RECORDS:
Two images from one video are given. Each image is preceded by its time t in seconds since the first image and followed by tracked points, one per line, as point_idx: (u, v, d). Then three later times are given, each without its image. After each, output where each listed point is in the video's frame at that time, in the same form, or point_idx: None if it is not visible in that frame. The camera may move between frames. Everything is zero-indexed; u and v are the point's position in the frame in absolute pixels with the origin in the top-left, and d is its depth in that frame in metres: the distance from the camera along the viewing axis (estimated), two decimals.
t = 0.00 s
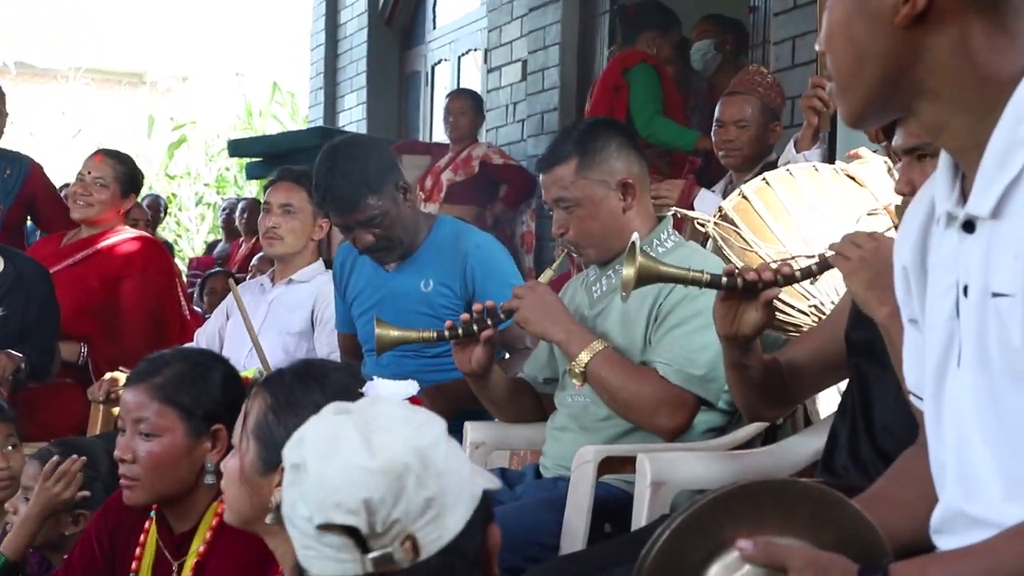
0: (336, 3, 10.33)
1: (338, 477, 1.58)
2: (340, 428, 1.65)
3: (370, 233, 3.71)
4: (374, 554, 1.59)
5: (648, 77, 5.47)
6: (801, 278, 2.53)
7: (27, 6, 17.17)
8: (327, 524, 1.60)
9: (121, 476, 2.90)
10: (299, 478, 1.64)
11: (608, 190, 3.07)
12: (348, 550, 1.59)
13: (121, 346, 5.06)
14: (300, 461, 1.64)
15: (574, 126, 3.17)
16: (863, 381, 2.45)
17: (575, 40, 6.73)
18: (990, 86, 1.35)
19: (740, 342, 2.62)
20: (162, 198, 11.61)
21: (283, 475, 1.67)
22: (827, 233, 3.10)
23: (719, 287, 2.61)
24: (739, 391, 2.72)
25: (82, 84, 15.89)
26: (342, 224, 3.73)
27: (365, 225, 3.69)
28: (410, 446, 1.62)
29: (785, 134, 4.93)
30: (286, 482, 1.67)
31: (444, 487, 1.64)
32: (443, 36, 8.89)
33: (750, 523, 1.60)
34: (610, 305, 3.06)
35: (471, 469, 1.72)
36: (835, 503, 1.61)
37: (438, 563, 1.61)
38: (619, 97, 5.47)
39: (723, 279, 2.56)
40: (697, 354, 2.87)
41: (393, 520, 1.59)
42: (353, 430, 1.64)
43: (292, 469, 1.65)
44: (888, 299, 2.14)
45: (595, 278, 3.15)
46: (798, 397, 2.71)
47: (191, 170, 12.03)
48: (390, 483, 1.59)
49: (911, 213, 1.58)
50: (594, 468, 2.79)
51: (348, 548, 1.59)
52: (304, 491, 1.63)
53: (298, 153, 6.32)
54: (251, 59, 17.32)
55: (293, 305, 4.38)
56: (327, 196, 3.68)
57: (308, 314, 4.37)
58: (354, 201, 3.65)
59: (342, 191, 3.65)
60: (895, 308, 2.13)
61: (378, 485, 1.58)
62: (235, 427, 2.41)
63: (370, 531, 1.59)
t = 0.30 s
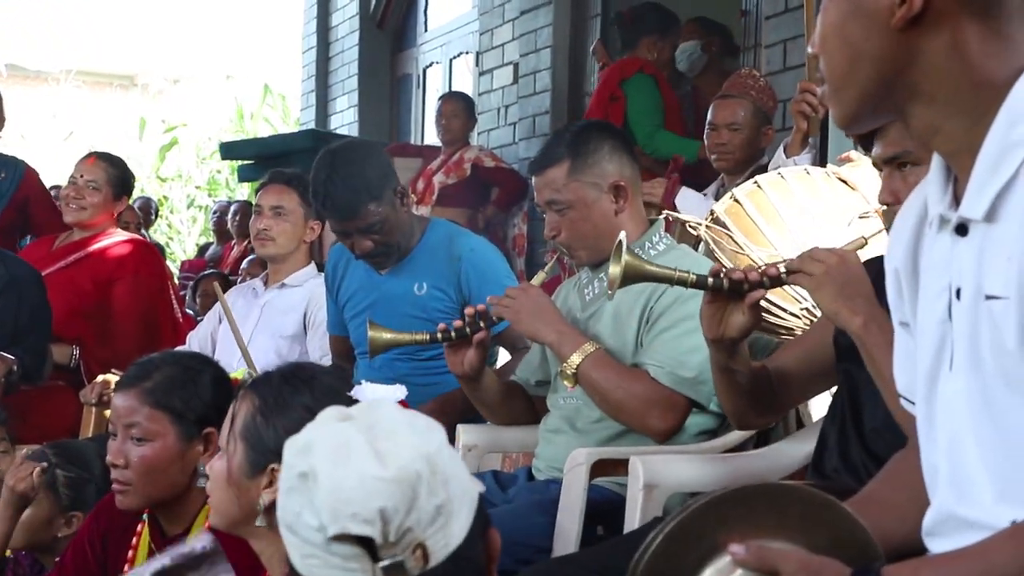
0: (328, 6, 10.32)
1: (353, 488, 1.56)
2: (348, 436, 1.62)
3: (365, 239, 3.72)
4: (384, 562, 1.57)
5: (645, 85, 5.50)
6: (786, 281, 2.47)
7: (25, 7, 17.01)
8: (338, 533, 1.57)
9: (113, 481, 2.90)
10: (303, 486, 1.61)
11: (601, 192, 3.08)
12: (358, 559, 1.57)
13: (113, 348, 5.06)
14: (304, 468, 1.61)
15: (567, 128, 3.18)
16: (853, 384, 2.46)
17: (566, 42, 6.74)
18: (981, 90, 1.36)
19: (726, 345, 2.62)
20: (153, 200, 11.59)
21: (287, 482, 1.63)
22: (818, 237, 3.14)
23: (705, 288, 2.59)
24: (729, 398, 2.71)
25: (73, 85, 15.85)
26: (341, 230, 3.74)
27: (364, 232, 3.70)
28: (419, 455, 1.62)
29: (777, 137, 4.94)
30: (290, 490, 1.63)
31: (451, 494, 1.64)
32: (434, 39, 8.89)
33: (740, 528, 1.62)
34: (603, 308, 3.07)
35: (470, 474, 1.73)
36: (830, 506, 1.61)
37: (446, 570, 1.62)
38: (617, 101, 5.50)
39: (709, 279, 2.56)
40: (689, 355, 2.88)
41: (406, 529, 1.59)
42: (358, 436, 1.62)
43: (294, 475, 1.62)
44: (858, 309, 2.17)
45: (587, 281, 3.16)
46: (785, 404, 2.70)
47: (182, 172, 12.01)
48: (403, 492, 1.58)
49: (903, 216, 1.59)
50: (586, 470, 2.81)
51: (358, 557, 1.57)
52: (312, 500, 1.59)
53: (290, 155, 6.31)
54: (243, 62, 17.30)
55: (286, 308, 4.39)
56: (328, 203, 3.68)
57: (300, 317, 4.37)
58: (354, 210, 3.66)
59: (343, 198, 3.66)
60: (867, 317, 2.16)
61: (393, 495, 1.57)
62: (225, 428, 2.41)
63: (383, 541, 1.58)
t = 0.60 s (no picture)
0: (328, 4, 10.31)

AIM OF THE EXERCISE: The answer must repeat every line of the listing exactly and leave the pictures out.

SOLUTION:
Two images from one video are given. Each image is preceded by its time t in seconds since the first image and followed by tracked points, one per line, as point_idx: (u, v, d). Then three later times are given, each without its image. After each, output where each listed point is in the video's frame at that time, in the same form, or point_idx: None if it is not visible in that frame. The camera may move between frames. Everything is zero-indexed; u and v are the point's position in the frame in absolute pixels with the origin in the top-left, and d is its depth in that frame in metres: the distance from the camera along the viewing axis (estimated), two decimals.
t = 0.00 s
0: (336, 3, 10.33)
1: (338, 477, 1.58)
2: (340, 428, 1.65)
3: (370, 233, 3.71)
4: (374, 554, 1.59)
5: (648, 77, 5.47)
6: (801, 278, 2.53)
7: (27, 6, 17.17)
8: (327, 524, 1.60)
9: (121, 476, 2.90)
10: (299, 478, 1.64)
11: (608, 190, 3.07)
12: (348, 550, 1.59)
13: (121, 346, 5.06)
14: (300, 461, 1.64)
15: (574, 126, 3.17)
16: (863, 381, 2.45)
17: (575, 40, 6.73)
18: (990, 86, 1.35)
19: (740, 342, 2.62)
20: (162, 198, 11.61)
21: (283, 475, 1.67)
22: (827, 233, 3.10)
23: (719, 287, 2.61)
24: (739, 391, 2.72)
25: (82, 84, 15.89)
26: (342, 224, 3.73)
27: (365, 225, 3.69)
28: (410, 446, 1.62)
29: (785, 134, 4.93)
30: (286, 482, 1.67)
31: (444, 487, 1.64)
32: (443, 36, 8.89)
33: (750, 523, 1.60)
34: (610, 305, 3.06)
35: (471, 469, 1.72)
36: (835, 503, 1.61)
37: (438, 563, 1.61)
38: (619, 97, 5.47)
39: (723, 279, 2.56)
40: (697, 354, 2.87)
41: (393, 520, 1.59)
42: (353, 430, 1.64)
43: (292, 469, 1.65)
44: (888, 299, 2.14)
45: (595, 278, 3.15)
46: (798, 397, 2.71)
47: (191, 170, 12.03)
48: (390, 483, 1.59)
49: (911, 213, 1.58)
50: (594, 468, 2.79)
51: (348, 548, 1.59)
52: (304, 491, 1.63)
53: (298, 153, 6.32)
54: (251, 59, 17.32)
55: (293, 305, 4.38)
56: (327, 196, 3.68)
57: (308, 314, 4.37)
58: (354, 201, 3.65)
59: (342, 191, 3.65)
60: (895, 308, 2.13)
61: (378, 485, 1.58)
62: (235, 427, 2.41)
63: (370, 531, 1.59)
t = 0.30 s
0: (328, 6, 10.32)
1: (353, 488, 1.56)
2: (348, 436, 1.62)
3: (365, 239, 3.72)
4: (384, 562, 1.57)
5: (645, 85, 5.50)
6: (786, 281, 2.47)
7: (25, 7, 17.01)
8: (338, 533, 1.57)
9: (113, 481, 2.90)
10: (303, 486, 1.61)
11: (601, 192, 3.08)
12: (358, 559, 1.57)
13: (113, 348, 5.06)
14: (304, 468, 1.61)
15: (567, 128, 3.18)
16: (853, 384, 2.46)
17: (566, 42, 6.74)
18: (981, 90, 1.36)
19: (726, 345, 2.62)
20: (153, 200, 11.59)
21: (287, 482, 1.63)
22: (818, 237, 3.14)
23: (705, 288, 2.59)
24: (729, 398, 2.71)
25: (73, 85, 15.85)
26: (341, 230, 3.74)
27: (364, 232, 3.70)
28: (419, 455, 1.62)
29: (777, 137, 4.94)
30: (290, 490, 1.63)
31: (451, 494, 1.64)
32: (434, 39, 8.89)
33: (740, 528, 1.62)
34: (603, 308, 3.07)
35: (470, 474, 1.73)
36: (830, 506, 1.61)
37: (446, 570, 1.62)
38: (617, 101, 5.50)
39: (709, 279, 2.56)
40: (689, 355, 2.88)
41: (406, 529, 1.59)
42: (358, 436, 1.62)
43: (294, 475, 1.62)
44: (858, 309, 2.17)
45: (587, 281, 3.16)
46: (785, 404, 2.70)
47: (182, 172, 12.01)
48: (403, 492, 1.58)
49: (903, 216, 1.59)
50: (586, 470, 2.81)
51: (358, 557, 1.57)
52: (312, 500, 1.59)
53: (290, 155, 6.31)
54: (243, 62, 17.30)
55: (286, 308, 4.39)
56: (328, 203, 3.68)
57: (300, 317, 4.37)
58: (354, 210, 3.66)
59: (343, 198, 3.66)
60: (867, 317, 2.16)
61: (393, 495, 1.57)
62: (225, 428, 2.41)
63: (383, 541, 1.58)
t = 0.60 s (no picture)
0: (328, 4, 10.31)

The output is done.